In San Francisco there is a war not with homelessness, but against homeless people
The city of San Francisco is faced with a massive problem of homelessness. The city in which until recently was a tourist center, to date, only scares visitors.
The city government has taken a decisive step to build a shelter for 1,000 seats, in order to reduce the number of people needing accommodation in the streets. But wealthy citizens of San Francisco opposed such construction, and sued the city, arguing that "the homeless harm the environment."
Homelessness in San Francisco means the city could confiscate your property at any time. pic.twitter.com/NqiUzWwA1Z— AJ+ (@ajplus) July 11, 2019
A large crowdfunding campaign was launched to raise funds for lawyers who would uphold the construction ban; more than 100 thousand dollars had already been raised.

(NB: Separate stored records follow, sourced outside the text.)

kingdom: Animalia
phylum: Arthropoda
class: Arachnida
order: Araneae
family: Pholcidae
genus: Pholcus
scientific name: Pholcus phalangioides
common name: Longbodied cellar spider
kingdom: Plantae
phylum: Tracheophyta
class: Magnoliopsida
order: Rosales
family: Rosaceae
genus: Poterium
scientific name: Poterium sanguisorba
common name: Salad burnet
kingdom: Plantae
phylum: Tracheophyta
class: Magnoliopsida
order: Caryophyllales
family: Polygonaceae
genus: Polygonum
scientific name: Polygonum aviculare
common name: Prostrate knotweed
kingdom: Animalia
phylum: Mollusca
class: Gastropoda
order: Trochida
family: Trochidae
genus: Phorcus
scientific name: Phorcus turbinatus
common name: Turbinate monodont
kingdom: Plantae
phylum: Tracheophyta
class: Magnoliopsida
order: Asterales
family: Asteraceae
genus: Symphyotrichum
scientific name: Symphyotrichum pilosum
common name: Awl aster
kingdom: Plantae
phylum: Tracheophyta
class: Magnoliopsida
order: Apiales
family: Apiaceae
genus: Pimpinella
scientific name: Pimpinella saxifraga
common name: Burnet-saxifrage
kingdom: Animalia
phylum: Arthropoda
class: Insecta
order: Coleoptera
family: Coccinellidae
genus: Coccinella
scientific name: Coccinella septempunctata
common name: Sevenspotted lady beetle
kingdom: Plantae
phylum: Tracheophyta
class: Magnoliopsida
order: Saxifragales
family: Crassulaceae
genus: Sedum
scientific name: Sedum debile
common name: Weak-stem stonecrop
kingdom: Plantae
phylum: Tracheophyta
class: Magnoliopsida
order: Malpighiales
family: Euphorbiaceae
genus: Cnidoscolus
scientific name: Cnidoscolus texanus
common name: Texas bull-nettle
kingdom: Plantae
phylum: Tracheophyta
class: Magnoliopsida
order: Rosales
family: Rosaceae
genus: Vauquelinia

A lawsuit filed against the city requires an environmental impact assessment, citing a number of factors, such as "increased crime rates, open use of alcohol and drugs, public urination and defecation".
Kelley Cutler, the human rights organizer for the Coalition on Homelessness - refutes all these arguments, considering this lawsuit, no more than a trick and the last attempt to block the construction of a shelter at any cost.
According to statistics, at the moment in San Francisco more than 8,000 homeless people, of whom about a thousand and a half need an overnight stay. These figures shocked the residents of the area where construction is planned and a serious struggle with the authorities began.
According to the statements of the responsible persons, in particular John Coté, this project has passed all the necessary checks, including the environmental one.
“San Francisco has a homeless crisis on its hands,” Coté said. “The city is ready to put roofs over people’s heads and get them indoors. Others are filing baseless lawsuits to keep people out in the cold. Rather than trying to shift the problem to someone else’s backyard, everyone needs to do their part.”